Curiously, Sommer conflates the two voting blocs. Of the focus group he writes, "To me, that’s a sign that a base of support would be there for another Trump run, since Trump has shown that he can retain his core supporters no matter what his actual performance is in office." The assessment is contrary to what the group averred — a "wait and see" approach. Trump "core supporters" are, as noted above, his MAGA base. They're the only supporters Trump would need, and they're in the bag. He shapes the "thinking" of this most adoring bloc and then caters to their whims. It's an almost laughable cycle of baiting and hooking the fish, which somehow his loudmouth bass fail to grasp.

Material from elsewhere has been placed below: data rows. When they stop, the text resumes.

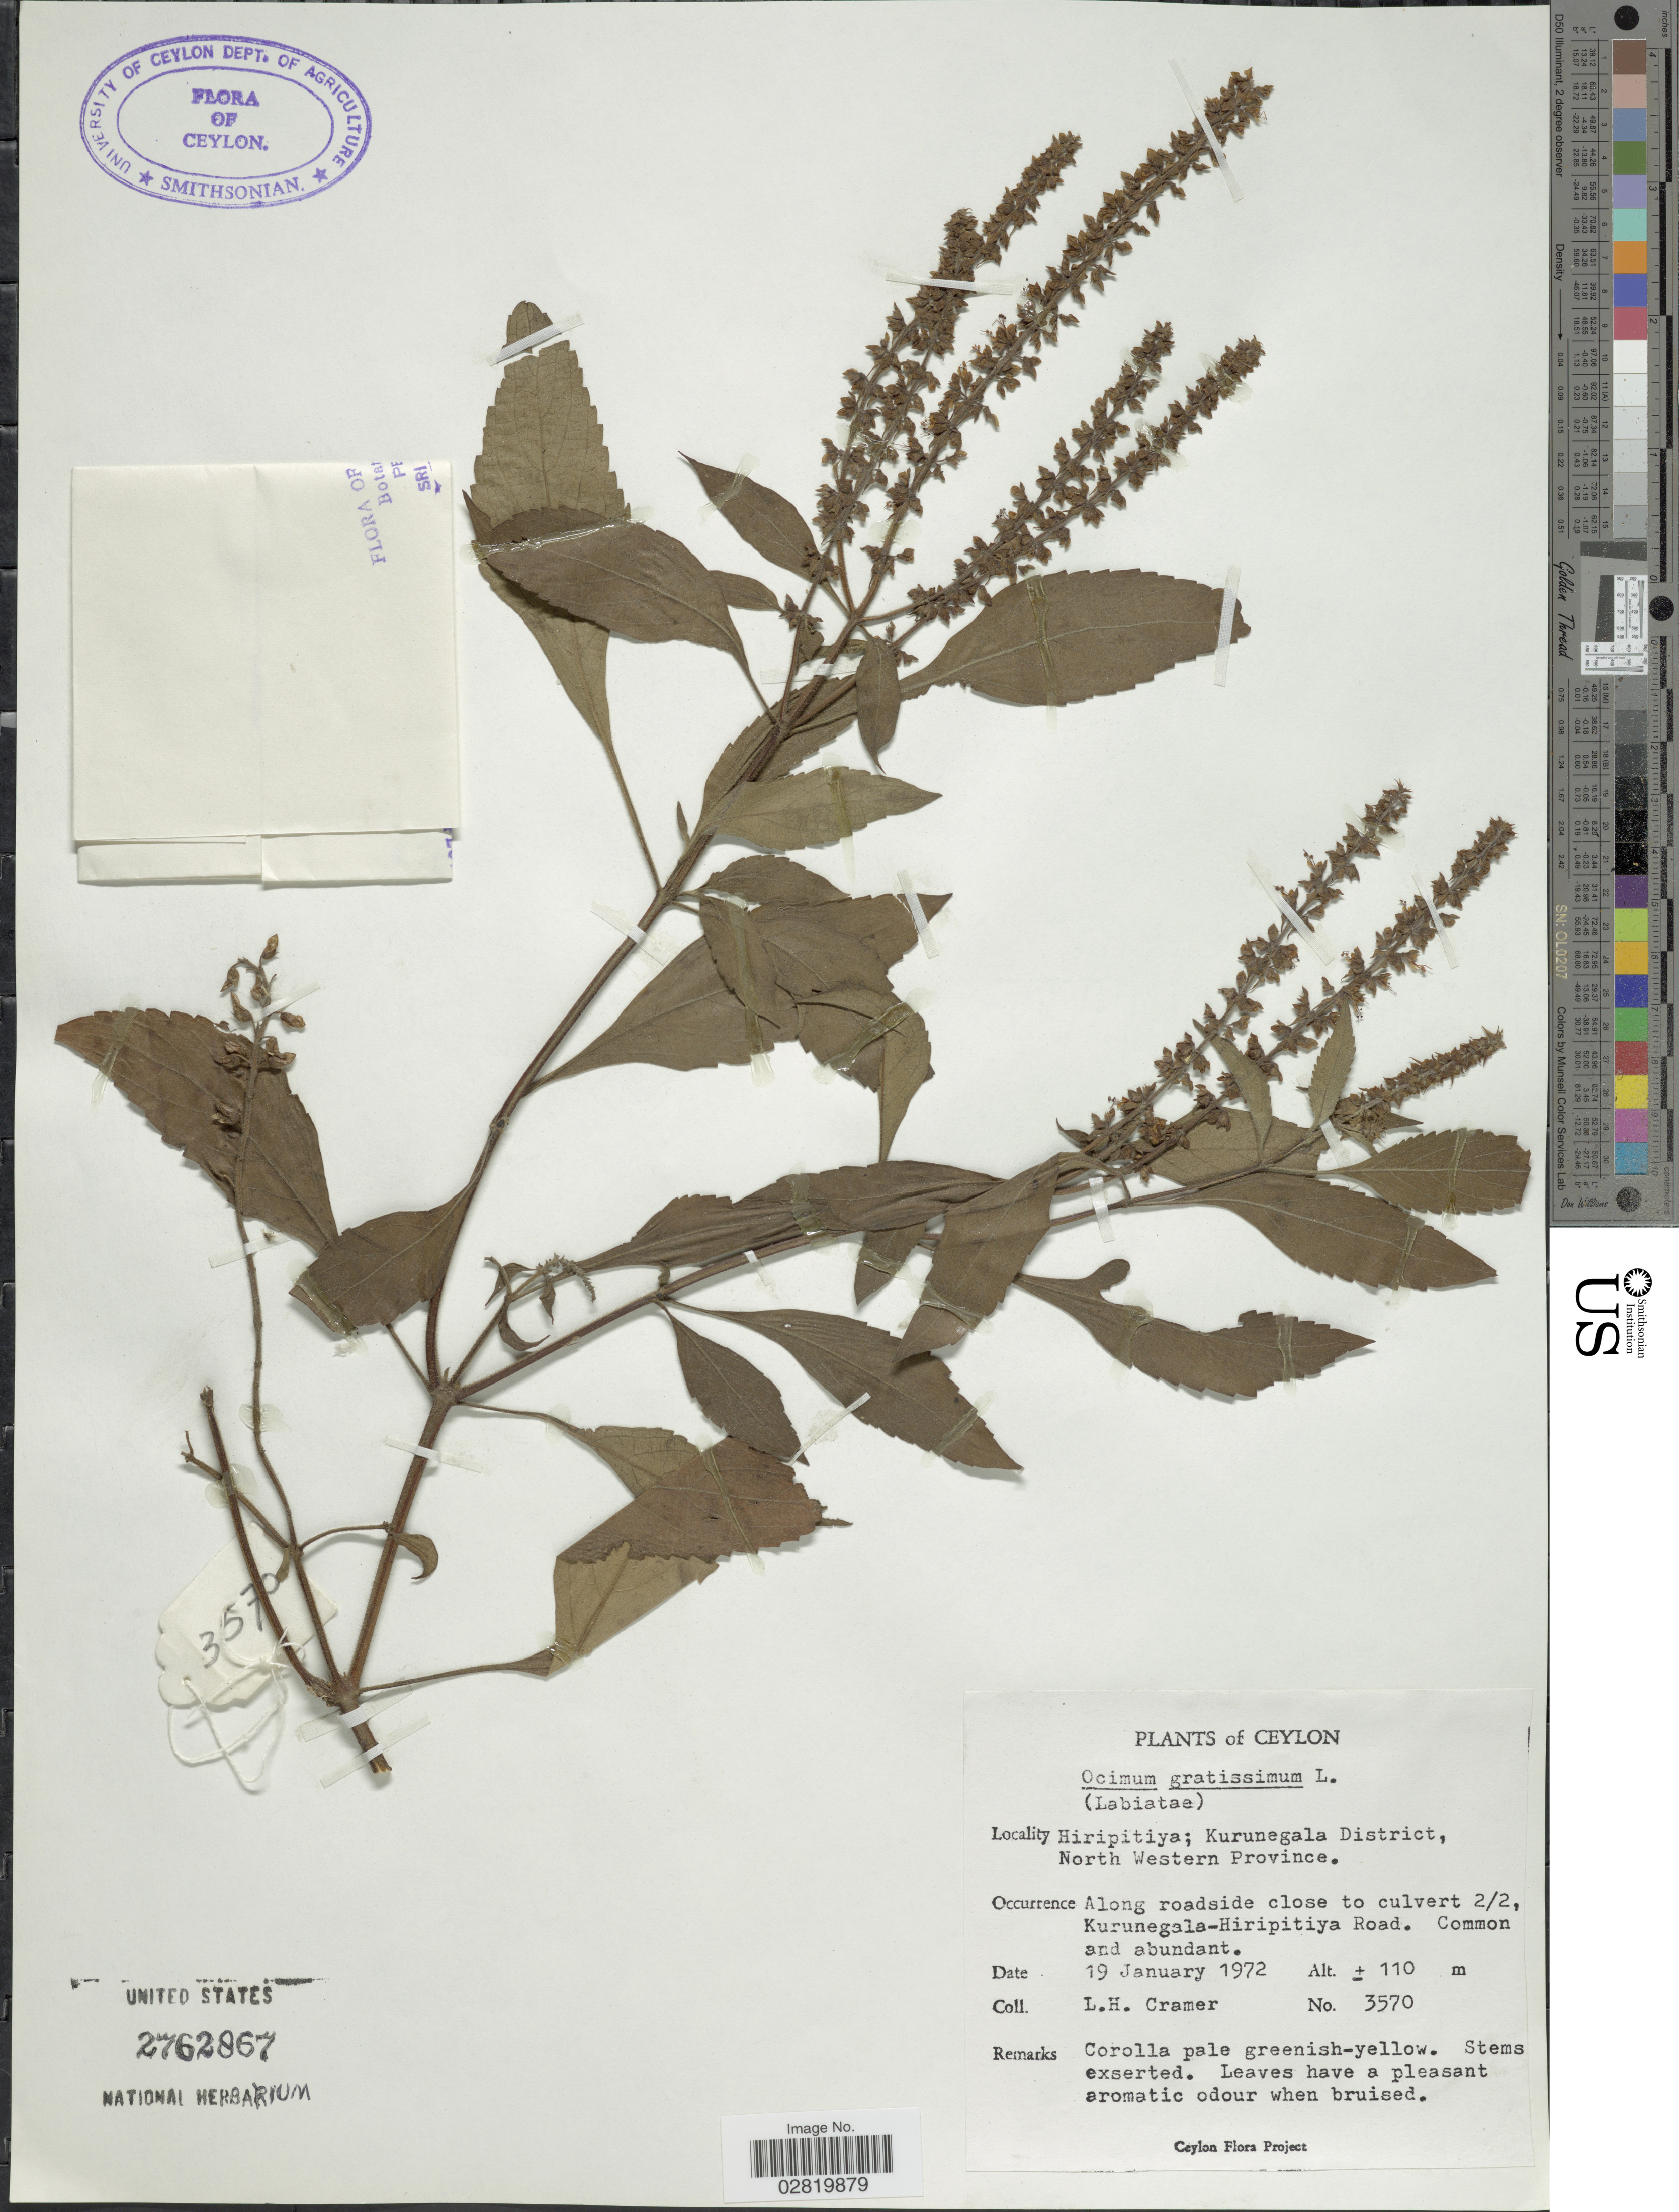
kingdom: Plantae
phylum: Tracheophyta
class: Magnoliopsida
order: Lamiales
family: Lamiaceae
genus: Ocimum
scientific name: Ocimum gratissimum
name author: L.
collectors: L. H. Cramer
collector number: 3570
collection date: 1972-01-19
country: Sri Lanka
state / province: North Western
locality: Ceylon, Hiripitiya; Kurunegala District, North Western Province, Along roadside close to culvert 2/2, Kurunegala-Hiripitiya Road.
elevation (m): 110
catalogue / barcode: US 2762867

MAGA controls the party in state after state, so here Sommer is correct in adding "that whatever squeamishness elected Republicans have with the idea of a third term, they will likely get on board if it came to it." It would be either get on board or get primaried, a sure loser given that MAGA voters are the ones who vote in the wretched things. Most or at least many congressional Republicans would know better — what's good for the country — then again, nothing is paramount to their reelections. With MAGA nipping at their heels, the nation's welfare would run second at best.
That's one scenario, carefully described as a "likely," meaning uncertain, one. Politico reports that Republicans are afraid Trump's tariffs "are likely to damage the president’s and the party’s popularity on inflation," the manufacturing sector is repeating its vanishing act after President Biden's resurrection of it and economic "forecasters have increased their expectations for either stagnant growth and higher prices — often referred to as 'stagflation' — or an outright recession." Should either forecast become fact, again it's "likely," or so it seems to me, that we'll see major cracks in third-term enthusiasm among today's congressional Trumpers. In any case, it'll be a fascinating story to watch unfold.
For now, shocking, is it not, that nervous GOPers can't see the reassuring wisdom imparted by WH press secretary Leavitt, who in her tender, unworldly 27 years has been steeped in nothing but far-right talking points; she's a colossal economus ignoramus who says of Trump and his sightless, dice-rolling tradesters, "They’re not going to be wrong. It is going to work." Yes and I thought the same in many a youthful crap game.
But to wrap up the matter of Trump's "No, no I'm not joking," there is one overriding reason that he is indeed serious, and yet it's often overlooked.
Unthinkable is that Trump will ever unclutch the authoritarian regime he could only dream of while exiled. It's his one triumph in a low and sordid life of screwing associates and screwing women not his family-valued wives and trying pathetically to be among the Big Apple's elites and strutting a know-nothing personality of peerless jackassery. In 2015 he strutted politically, but only as a publicity stunt. Now he's engulfed in a messianic delusion, one in which his sordid despotism is a blessing the country cannot live without. No, he'll never let loose of that, save for when his artery-clogging cheeseburgers and dozen daily Diet Cokes disabuse him of his blasphemous fanaticism in a potent, abrupt way.